— YOUR INSTRUCTIONS —
Please update the entries below by changing every "Fifth Avenue" to "5th Avenue" and leaving everything else as it is.

— INPUT —
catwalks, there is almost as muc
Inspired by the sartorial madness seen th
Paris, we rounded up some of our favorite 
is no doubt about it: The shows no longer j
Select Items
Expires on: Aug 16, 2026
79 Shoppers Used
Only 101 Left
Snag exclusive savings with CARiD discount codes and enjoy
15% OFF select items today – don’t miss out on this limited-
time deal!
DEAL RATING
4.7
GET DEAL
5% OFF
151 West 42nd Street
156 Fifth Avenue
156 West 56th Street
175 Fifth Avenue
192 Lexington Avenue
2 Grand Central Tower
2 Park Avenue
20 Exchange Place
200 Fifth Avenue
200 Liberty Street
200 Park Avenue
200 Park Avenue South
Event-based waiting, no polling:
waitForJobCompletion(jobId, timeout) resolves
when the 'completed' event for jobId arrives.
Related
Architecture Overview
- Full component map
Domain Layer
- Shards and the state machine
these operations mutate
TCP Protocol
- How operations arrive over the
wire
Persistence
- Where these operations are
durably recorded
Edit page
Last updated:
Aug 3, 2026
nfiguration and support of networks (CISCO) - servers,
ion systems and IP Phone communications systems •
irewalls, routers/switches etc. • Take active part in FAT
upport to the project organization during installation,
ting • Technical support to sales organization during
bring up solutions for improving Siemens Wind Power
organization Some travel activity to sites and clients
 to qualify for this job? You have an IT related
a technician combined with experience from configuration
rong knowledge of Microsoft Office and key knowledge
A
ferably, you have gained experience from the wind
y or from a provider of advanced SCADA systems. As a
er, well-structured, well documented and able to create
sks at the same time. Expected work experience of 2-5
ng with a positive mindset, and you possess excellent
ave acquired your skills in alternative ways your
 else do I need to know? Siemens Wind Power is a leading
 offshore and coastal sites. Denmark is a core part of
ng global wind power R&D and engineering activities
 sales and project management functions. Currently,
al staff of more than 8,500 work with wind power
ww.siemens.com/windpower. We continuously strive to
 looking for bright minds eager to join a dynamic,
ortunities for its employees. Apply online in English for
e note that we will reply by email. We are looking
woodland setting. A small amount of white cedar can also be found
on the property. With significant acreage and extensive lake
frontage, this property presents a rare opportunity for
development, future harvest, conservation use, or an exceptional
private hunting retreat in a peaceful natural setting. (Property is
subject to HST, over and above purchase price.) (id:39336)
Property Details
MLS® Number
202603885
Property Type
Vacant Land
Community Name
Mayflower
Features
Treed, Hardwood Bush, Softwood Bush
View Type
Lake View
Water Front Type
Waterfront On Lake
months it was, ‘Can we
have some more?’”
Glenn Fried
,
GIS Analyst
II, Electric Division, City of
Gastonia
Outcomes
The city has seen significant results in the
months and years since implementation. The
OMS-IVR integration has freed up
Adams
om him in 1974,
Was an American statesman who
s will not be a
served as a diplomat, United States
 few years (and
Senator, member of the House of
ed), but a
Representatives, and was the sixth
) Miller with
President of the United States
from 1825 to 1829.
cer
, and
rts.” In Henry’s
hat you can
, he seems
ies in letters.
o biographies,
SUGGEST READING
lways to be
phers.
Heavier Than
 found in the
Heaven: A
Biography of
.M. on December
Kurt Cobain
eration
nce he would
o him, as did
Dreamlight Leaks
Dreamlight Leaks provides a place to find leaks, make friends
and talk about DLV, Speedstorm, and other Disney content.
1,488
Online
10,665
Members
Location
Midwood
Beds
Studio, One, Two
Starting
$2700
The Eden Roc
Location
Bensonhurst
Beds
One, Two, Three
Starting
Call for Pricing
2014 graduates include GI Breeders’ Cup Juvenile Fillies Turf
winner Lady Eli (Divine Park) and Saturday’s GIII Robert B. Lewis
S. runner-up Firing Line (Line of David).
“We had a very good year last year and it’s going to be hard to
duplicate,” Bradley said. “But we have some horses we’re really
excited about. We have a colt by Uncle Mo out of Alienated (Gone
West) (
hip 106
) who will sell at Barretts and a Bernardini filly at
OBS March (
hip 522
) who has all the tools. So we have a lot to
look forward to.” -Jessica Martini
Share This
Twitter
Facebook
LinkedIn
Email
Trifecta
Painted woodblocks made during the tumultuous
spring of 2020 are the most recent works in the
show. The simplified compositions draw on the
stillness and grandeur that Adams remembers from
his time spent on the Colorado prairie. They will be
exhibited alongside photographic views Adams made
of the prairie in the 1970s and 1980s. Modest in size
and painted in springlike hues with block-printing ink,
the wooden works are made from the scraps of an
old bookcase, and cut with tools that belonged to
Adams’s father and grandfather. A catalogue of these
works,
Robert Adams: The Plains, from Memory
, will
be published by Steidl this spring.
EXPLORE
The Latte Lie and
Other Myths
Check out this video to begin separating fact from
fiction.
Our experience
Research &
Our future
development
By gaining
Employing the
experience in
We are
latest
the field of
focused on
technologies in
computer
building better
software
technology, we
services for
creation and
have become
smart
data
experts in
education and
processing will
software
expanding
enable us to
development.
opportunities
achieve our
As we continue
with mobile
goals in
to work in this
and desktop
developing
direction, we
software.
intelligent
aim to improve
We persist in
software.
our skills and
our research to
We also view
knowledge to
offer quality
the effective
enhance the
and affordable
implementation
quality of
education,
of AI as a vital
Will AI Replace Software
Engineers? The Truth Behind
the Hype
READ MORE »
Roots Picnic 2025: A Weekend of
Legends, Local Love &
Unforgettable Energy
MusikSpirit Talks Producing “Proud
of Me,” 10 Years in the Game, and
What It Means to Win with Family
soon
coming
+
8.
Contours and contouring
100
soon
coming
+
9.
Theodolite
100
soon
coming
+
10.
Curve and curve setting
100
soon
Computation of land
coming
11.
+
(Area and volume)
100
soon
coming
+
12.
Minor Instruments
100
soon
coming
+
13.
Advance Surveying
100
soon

— ANSWER SPACE —
catwalks, there is almost as muc
Inspired by the sartorial madness seen th
Paris, we rounded up some of our favorite 
is no doubt about it: The shows no longer j
Select Items
Expires on: Aug 16, 2026
79 Shoppers Used
Only 101 Left
Snag exclusive savings with CARiD discount codes and enjoy
15% OFF select items today – don’t miss out on this limited-
time deal!
DEAL RATING
4.7
GET DEAL
5% OFF
151 West 42nd Street
156 5th Avenue
156 West 56th Street
175 5th Avenue
192 Lexington Avenue
2 Grand Central Tower
2 Park Avenue
20 Exchange Place
200 5th Avenue
200 Liberty Street
200 Park Avenue
200 Park Avenue South
Event-based waiting, no polling:
waitForJobCompletion(jobId, timeout) resolves
when the 'completed' event for jobId arrives.
Related
Architecture Overview
- Full component map
Domain Layer
- Shards and the state machine
these operations mutate
TCP Protocol
- How operations arrive over the
wire
Persistence
- Where these operations are
durably recorded
Edit page
Last updated:
Aug 3, 2026
nfiguration and support of networks (CISCO) - servers,
ion systems and IP Phone communications systems •
irewalls, routers/switches etc. • Take active part in FAT
upport to the project organization during installation,
ting • Technical support to sales organization during
bring up solutions for improving Siemens Wind Power
organization Some travel activity to sites and clients
 to qualify for this job? You have an IT related
a technician combined with experience from configuration
rong knowledge of Microsoft Office and key knowledge
A
ferably, you have gained experience from the wind
y or from a provider of advanced SCADA systems. As a
er, well-structured, well documented and able to create
sks at the same time. Expected work experience of 2-5
ng with a positive mindset, and you possess excellent
ave acquired your skills in alternative ways your
 else do I need to know? Siemens Wind Power is a leading
 offshore and coastal sites. Denmark is a core part of
ng global wind power R&D and engineering activities
 sales and project management functions. Currently,
al staff of more than 8,500 work with wind power
ww.siemens.com/windpower. We continuously strive to
 looking for bright minds eager to join a dynamic,
ortunities for its employees. Apply online in English for
e note that we will reply by email. We are looking
woodland setting. A small amount of white cedar can also be found
on the property. With significant acreage and extensive lake
frontage, this property presents a rare opportunity for
development, future harvest, conservation use, or an exceptional
private hunting retreat in a peaceful natural setting. (Property is
subject to HST, over and above purchase price.) (id:39336)
Property Details
MLS® Number
202603885
Property Type
Vacant Land
Community Name
Mayflower
Features
Treed, Hardwood Bush, Softwood Bush
View Type
Lake View
Water Front Type
Waterfront On Lake
months it was, ‘Can we
have some more?’”
Glenn Fried
,
GIS Analyst
II, Electric Division, City of
Gastonia
Outcomes
The city has seen significant results in the
months and years since implementation. The
OMS-IVR integration has freed up
Adams
om him in 1974,
Was an American statesman who
s will not be a
served as a diplomat, United States
 few years (and
Senator, member of the House of
ed), but a
Representatives, and was the sixth
) Miller with
President of the United States
from 1825 to 1829.
cer
, and
rts.” In Henry’s
hat you can
, he seems
ies in letters.
o biographies,
SUGGEST READING
lways to be
phers.
Heavier Than
 found in the
Heaven: A
Biography of
.M. on December
Kurt Cobain
eration
nce he would
o him, as did
Dreamlight Leaks
Dreamlight Leaks provides a place to find leaks, make friends
and talk about DLV, Speedstorm, and other Disney content.
1,488
Online
10,665
Members
Location
Midwood
Beds
Studio, One, Two
Starting
$2700
The Eden Roc
Location
Bensonhurst
Beds
One, Two, Three
Starting
Call for Pricing
2014 graduates include GI Breeders’ Cup Juvenile Fillies Turf
winner Lady Eli (Divine Park) and Saturday’s GIII Robert B. Lewis
S. runner-up Firing Line (Line of David).
“We had a very good year last year and it’s going to be hard to
duplicate,” Bradley said. “But we have some horses we’re really
excited about. We have a colt by Uncle Mo out of Alienated (Gone
West) (
hip 106
) who will sell at Barretts and a Bernardini filly at
OBS March (
hip 522
) who has all the tools. So we have a lot to
look forward to.” -Jessica Martini
Share This
Twitter
Facebook
LinkedIn
Email
Trifecta
Painted woodblocks made during the tumultuous
spring of 2020 are the most recent works in the
show. The simplified compositions draw on the
stillness and grandeur that Adams remembers from
his time spent on the Colorado prairie. They will be
exhibited alongside photographic views Adams made
of the prairie in the 1970s and 1980s. Modest in size
and painted in springlike hues with block-printing ink,
the wooden works are made from the scraps of an
old bookcase, and cut with tools that belonged to
Adams’s father and grandfather. A catalogue of these
works,
Robert Adams: The Plains, from Memory
, will
be published by Steidl this spring.
EXPLORE
The Latte Lie and
Other Myths
Check out this video to begin separating fact from
fiction.
Our experience
Research &
Our future
development
By gaining
Employing the
experience in
We are
latest
the field of
focused on
technologies in
computer
building better
software
technology, we
services for
creation and
have become
smart
data
experts in
education and
processing will
software
expanding
enable us to
development.
opportunities
achieve our
As we continue
with mobile
goals in
to work in this
and desktop
developing
direction, we
software.
intelligent
aim to improve
We persist in
software.
our skills and
our research to
We also view
knowledge to
offer quality
the effective
enhance the
and affordable
implementation
quality of
education,
of AI as a vital
Will AI Replace Software
Engineers? The Truth Behind
the Hype
READ MORE »
Roots Picnic 2025: A Weekend of
Legends, Local Love &
Unforgettable Energy
MusikSpirit Talks Producing “Proud
of Me,” 10 Years in the Game, and
What It Means to Win with Family
soon
coming
+
8.
Contours and contouring
100
soon
coming
+
9.
Theodolite
100
soon
coming
+
10.
Curve and curve setting
100
soon
Computation of land
coming
11.
+
(Area and volume)
100
soon
coming
+
12.
Minor Instruments
100
soon
coming
+
13.
Advance Surveying
100
soon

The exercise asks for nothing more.